I read that when changing Cam chain / tensioner - you can really screw up timing if not done correctly, something about a flat head screwdriver with vice grips to hold tension

Just not sure on that whole process, and I am waiting for the Manual Tensioner to arrive before starting - hopefully it has instructions for how it replaces stock tensioner

Did not know I needed flywheel puller, I should probably order that now then + Stator gasket

 

Will look for 10.9 hardness bolt, measure and subtract 0.02" - and when cutting bolt for most perfect leading thread - any tips? (was planning to use Hacksaw...)

 

 

Thanks,

Casey

The auto tensioner is a spring actuated tension rod.  When it is removed from the bike the rod extends fully outward automatically.  If it is installed like this it will put to much tension on the chain and stretch it out so it is imperative to install it fully retracted. To retract the rod you remove the bolt in the center of the tensioner then take a small flathead screwdriver and turn the tensioner rod counter clockwise to retract it.

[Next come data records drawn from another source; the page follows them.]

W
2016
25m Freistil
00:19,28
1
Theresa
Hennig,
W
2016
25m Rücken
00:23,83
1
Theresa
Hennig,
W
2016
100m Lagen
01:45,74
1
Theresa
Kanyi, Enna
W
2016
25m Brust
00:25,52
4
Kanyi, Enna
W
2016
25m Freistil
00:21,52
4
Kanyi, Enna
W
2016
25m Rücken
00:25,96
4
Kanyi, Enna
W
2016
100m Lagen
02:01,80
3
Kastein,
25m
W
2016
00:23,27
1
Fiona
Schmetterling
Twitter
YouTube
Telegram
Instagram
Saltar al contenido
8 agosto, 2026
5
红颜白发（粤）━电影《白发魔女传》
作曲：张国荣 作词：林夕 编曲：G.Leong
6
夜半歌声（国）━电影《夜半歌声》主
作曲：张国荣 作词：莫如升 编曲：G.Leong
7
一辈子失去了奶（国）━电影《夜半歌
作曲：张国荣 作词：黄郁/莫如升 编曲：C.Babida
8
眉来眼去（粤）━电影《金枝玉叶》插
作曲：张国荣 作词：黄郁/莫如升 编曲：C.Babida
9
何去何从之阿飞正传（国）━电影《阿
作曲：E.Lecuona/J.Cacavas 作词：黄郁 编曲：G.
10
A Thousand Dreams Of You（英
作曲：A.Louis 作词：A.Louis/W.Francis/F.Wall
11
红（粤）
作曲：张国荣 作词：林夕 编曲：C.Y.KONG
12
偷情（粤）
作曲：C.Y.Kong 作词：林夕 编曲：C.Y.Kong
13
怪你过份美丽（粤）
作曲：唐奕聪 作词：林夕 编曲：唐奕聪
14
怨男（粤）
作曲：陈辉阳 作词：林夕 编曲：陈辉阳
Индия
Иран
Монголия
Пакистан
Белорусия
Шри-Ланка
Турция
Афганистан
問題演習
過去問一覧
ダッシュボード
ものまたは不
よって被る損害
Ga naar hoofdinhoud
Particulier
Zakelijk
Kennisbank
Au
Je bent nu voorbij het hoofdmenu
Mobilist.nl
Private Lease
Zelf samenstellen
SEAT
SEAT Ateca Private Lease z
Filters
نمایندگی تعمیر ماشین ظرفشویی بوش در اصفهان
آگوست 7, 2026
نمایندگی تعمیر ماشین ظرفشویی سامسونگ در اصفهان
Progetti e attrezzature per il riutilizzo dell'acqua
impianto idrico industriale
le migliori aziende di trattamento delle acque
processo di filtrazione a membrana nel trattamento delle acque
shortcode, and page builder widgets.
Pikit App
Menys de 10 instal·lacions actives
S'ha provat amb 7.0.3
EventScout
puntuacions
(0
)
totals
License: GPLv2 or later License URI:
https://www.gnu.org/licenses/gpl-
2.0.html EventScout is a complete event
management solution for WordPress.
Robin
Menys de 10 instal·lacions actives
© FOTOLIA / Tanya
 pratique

The tricky part is that it will spring back to fully extended if you let go of the screwdriver. It's a lot easier to install with a second pair of hands but not impossible to do alone.  I hope this helps you understand how it works.  

I have never had some of the issues people have had with the automatic tensioners failing so I have never used a manual one.  I am curious as to how people keep the proper tension on the chain with them.